Your task is to copy the stretch of lines in the records below that begins with the line containing "TI-169, owner: Chen Okafor -> Joseph Knight" and ends with the line containing "Develop a SEIR basic model in TerraML, status: En", exactly as written, with nothing added.

(Version comparison data)
========

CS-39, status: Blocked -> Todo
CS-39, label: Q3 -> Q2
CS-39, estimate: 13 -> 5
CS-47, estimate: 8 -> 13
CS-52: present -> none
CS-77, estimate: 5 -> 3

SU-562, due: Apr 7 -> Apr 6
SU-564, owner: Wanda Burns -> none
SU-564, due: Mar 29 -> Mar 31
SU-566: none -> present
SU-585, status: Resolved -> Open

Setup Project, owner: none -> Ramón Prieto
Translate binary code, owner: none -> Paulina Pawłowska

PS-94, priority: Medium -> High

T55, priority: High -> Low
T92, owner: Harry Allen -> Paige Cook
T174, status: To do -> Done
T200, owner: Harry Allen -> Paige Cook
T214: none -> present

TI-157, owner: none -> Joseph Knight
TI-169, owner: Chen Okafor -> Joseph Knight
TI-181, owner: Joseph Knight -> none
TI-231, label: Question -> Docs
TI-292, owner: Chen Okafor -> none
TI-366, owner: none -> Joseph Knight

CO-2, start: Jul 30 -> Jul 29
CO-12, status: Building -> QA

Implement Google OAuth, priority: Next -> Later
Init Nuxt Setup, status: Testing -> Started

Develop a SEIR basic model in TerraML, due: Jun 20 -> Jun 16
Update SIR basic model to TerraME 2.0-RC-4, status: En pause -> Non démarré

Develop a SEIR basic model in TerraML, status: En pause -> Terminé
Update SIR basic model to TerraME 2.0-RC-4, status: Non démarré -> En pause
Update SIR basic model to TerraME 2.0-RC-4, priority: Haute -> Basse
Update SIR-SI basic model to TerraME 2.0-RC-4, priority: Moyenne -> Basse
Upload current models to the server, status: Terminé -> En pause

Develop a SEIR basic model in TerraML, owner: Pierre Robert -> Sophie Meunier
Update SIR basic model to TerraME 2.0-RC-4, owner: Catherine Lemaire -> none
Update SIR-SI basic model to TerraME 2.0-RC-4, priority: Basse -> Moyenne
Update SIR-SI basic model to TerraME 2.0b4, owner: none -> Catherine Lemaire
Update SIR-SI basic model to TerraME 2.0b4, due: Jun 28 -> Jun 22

========

- Your solution -
TI-169, owner: Chen Okafor -> Joseph Knight
TI-181, owner: Joseph Knight -> none
TI-231, label: Question -> Docs
TI-292, owner: Chen Okafor -> none
TI-366, owner: none -> Joseph Knight

CO-2, start: Jul 30 -> Jul 29
CO-12, status: Building -> QA

Implement Google OAuth, priority: Next -> Later
Init Nuxt Setup, status: Testing -> Started

Develop a SEIR basic model in TerraML, due: Jun 20 -> Jun 16
Update SIR basic model to TerraME 2.0-RC-4, status: En pause -> Non démarré

Develop a SEIR basic model in TerraML, status: En pause -> Terminé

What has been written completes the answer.